Theater for the New City is presenting a new translation by Robert Greer of August Strindberg’s The Father. Directed with Shakespearean grit and sweep by Greer, the founder of the August Strindberg Rep, as part of TNC’s DreamUp Festival 2019, the production illuminates both the strengths and the weaknesses of this 1887 play by the Swedish pioneer of “realist” theater.
On the simplest level, The Father is a tale of a man driven mad by his scheming wife. Interpretations over the decades have swung between sympathy for the Captain (Adolph) – representing the “old guard” of male dominance – and his wife Laura, an avatar of frustrated womanhood who is forced to exercise power, or what’s today called “agency,” in any sly way she can.
The proximate cause of the couple’s climactic battle of the sexes is the future of their sweet daughter Bertha (a pointed and fulsome performance by Bailey Newman). The Captain (Brad Fryman) wants to send her from their isolated country manor to town to learn to be a teacher, for two reasons. He wants her to be exposed to people who share his freethinking ways. And he wants her to be able to support herself if she doesn’t marry. The plan aligns more closely with Bertha’s own wishes than Laura’s desire for the teenager to stay at home and study art, for which she has shown talent.
It’s ironic that Adolph, with his firm belief in male hegemony, is the one who wants his daughter to be self-sufficient. That’s one of the confounding factors that make this power struggle far from a straightforward one.
The main problem Greer and Fryman can’t overcome is the rapidity of Adolph’s collapse. Though volatile and anxious, he seems fully sane in his early scene with his brother-in-law the Pastor (an excellent Toby Miller).
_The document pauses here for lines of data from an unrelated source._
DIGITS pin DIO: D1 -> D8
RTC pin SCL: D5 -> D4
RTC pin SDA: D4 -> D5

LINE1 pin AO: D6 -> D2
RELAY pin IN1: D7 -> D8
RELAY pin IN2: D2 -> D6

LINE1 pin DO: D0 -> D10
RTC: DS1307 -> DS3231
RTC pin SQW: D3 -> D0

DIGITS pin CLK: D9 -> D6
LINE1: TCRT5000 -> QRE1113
In just a few scenes over two days, goaded by Laura’s calculated (and false) implication that he’s not Bertha’s father, he descends into violence and hysteria. It doesn’t help that the critical violent act takes place offstage. When the characters suddenly start talking about it, our heads spin at the revelation of what has occurred.
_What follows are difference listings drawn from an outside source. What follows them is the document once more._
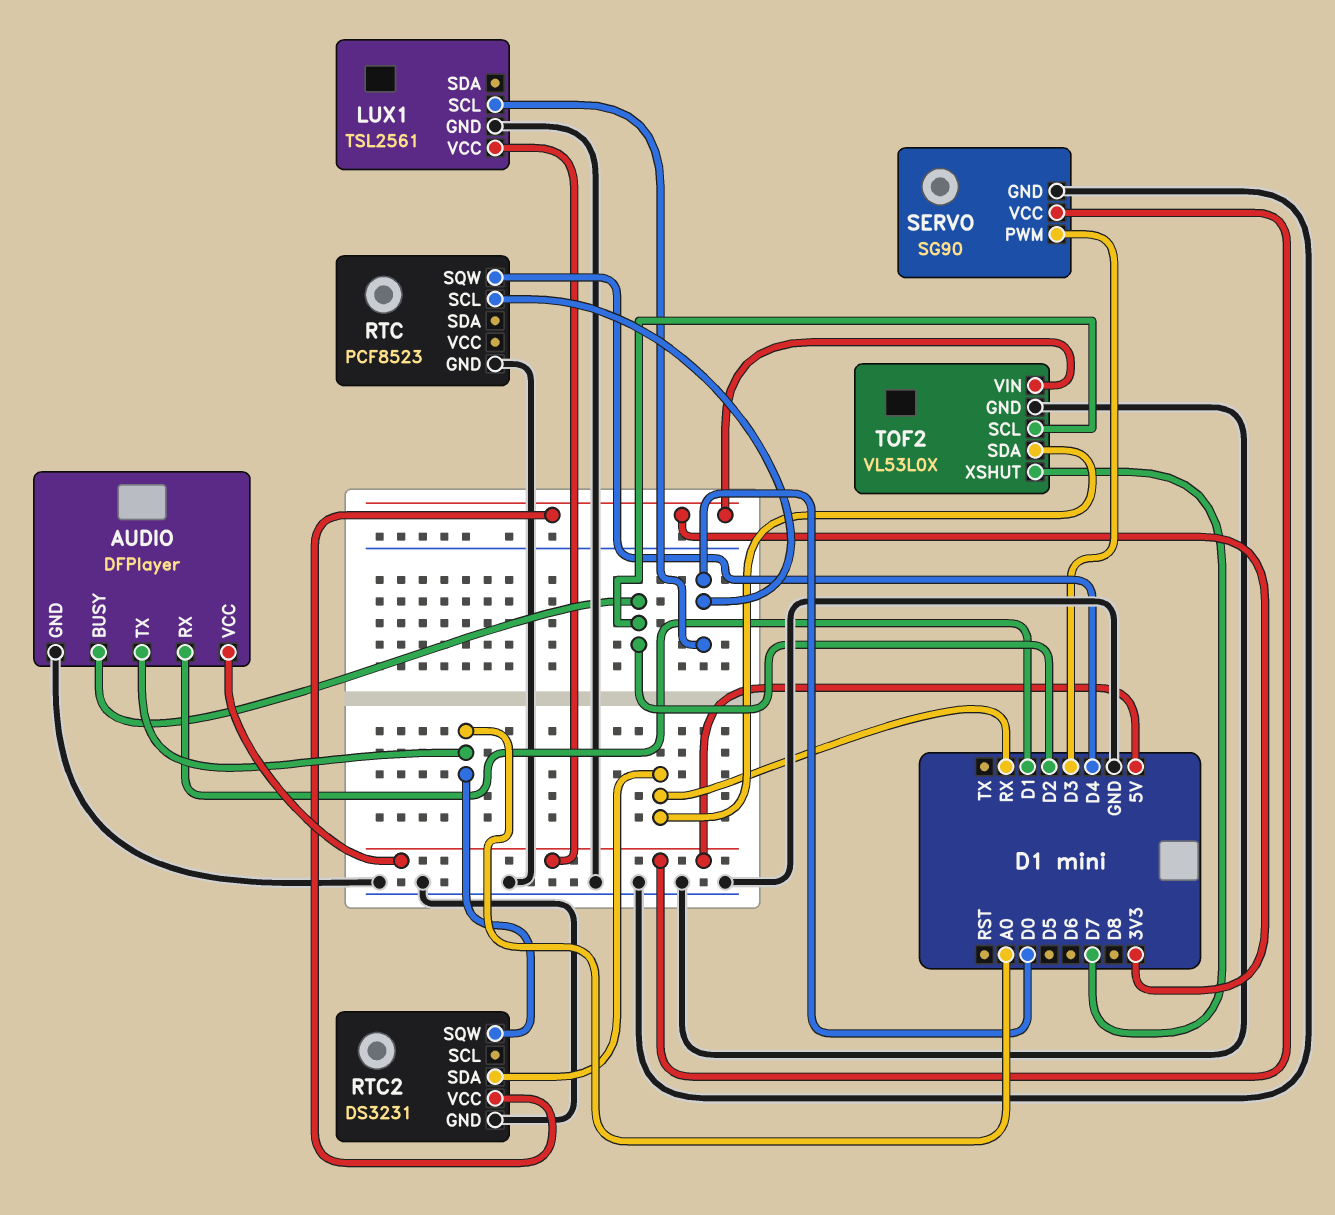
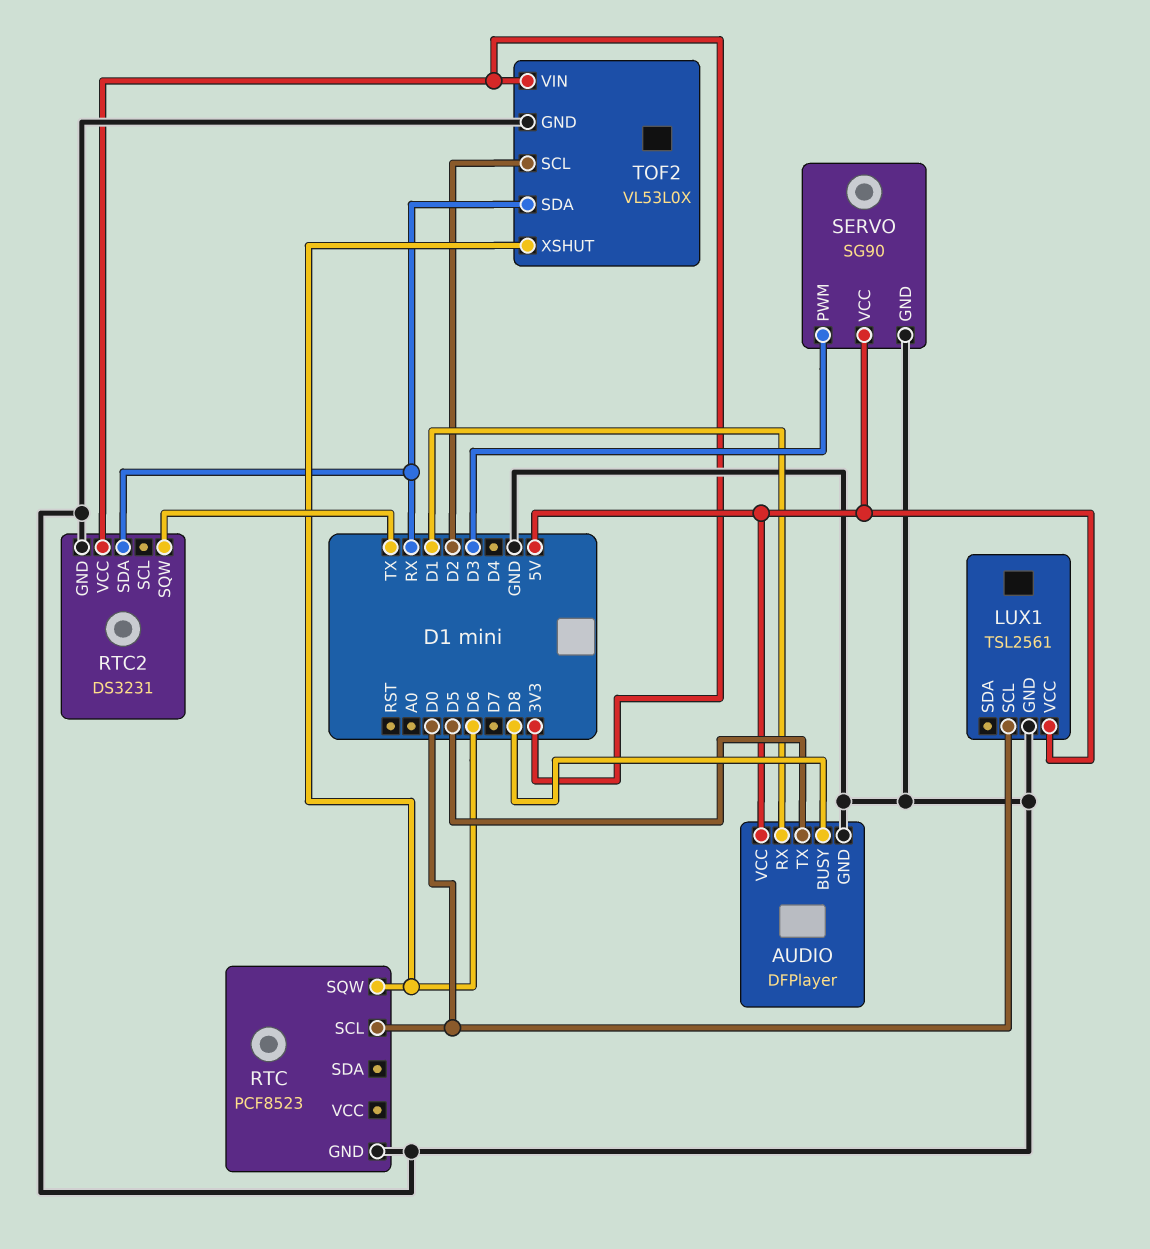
AUDIO pin BUSY: D2 -> D8
AUDIO pin TX: A0 -> D5
RTC pin SQW: D4 -> D6
RTC2 pin SQW: A0 -> TX
TOF2 pin XSHUT: D7 -> D6

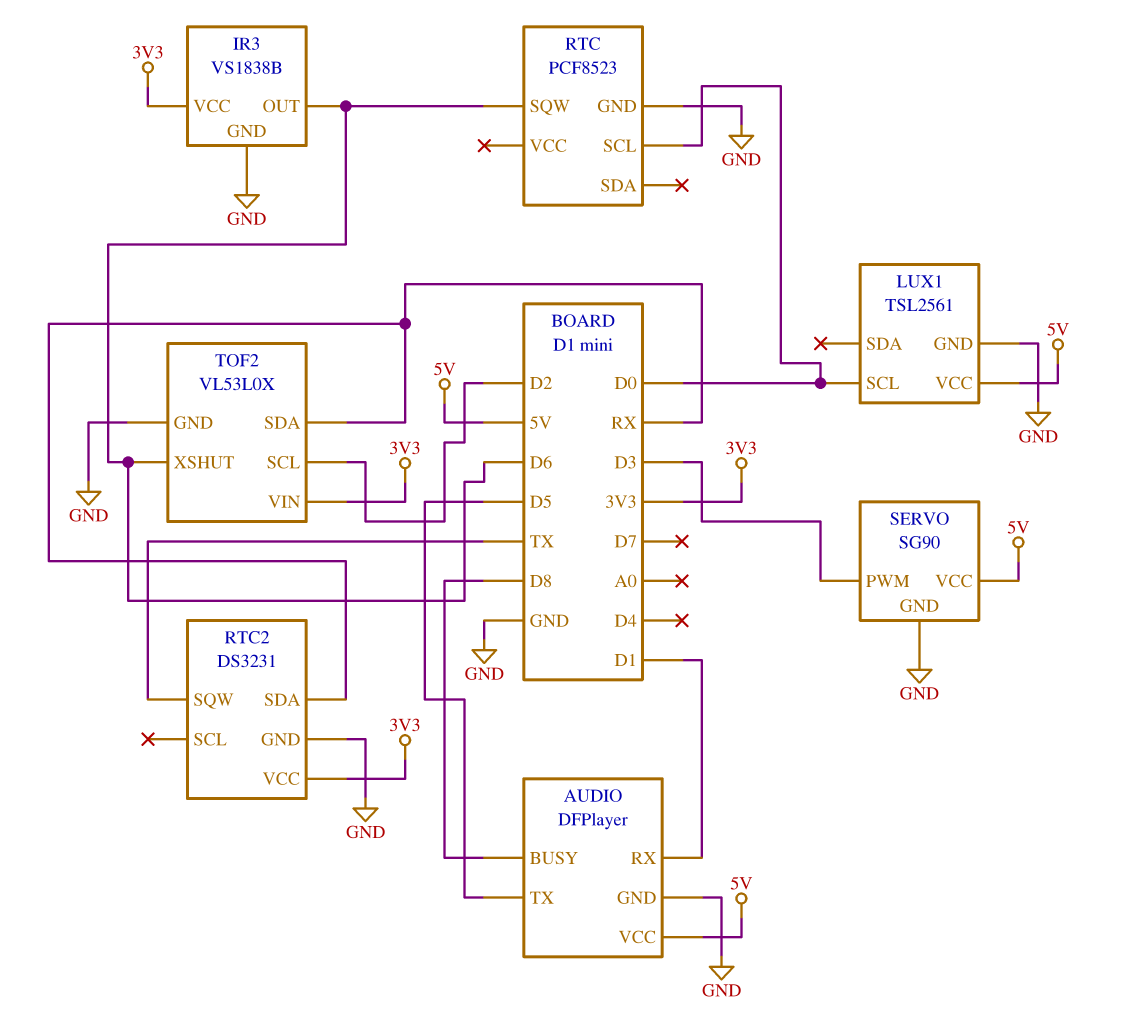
IR3: none -> VS1838B
IR3 pin GND: none -> GND
IR3 pin OUT: none -> D6
IR3 pin VCC: none -> 3V3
In the early going, Fryman’s portrayal makes the Captain thoroughly convincing, and we sympathize with him despite his sexism. Then he opens the floodgates of frustrated paranoia. It’s a breakdown that’s somehow both a thrill to behold and an uncomfortable exercise in scenery chewing.
In utter contrast, Natalie Menna’s Laura hews to a single tight dimension throughout. Whatever empathy Strindberg may have wanted to elicit from the audience, we don’t feel it for Laura at all. Menna skillfully depicts a wily calm, but little else.
A noteworthy performance come from Jo Vetter as Margaret, Adolph’s onetime nurse, now an aged housemaid who still babies the willing Captain and is the only person in his household he feels he can trust. Together with Bertha, to whom she acts like a loving grandmother, Margaret pulls down the vast spaces of the set into a more comfortable human habitat – though ultimately to no avail.
Another irony: It’s Margaret who ends up having to trick Adolph into the straitjacket in which he ends his useful life. The old-fashioned confinement is one of the period details that add to the play’s historical interest. The others include Adolph’s radical freethinking atheism (contrasting with Margaret’s piety), his spectroscopic study of meteorites looking for signs of life, and the communion with “spirits” (via automatic writing) that Bertha’s real, not-so-warm grandmother forces her to engage in.
The play’s themes certainly do speak to today’s issues, especially the male-female dynamic. The new translation feels spot-on – dignified but naturalistic, like the original. Still, the production only partially engages, in part because of uneven performances, and in part simply because of the structure of the story. It runs through Sept. 2.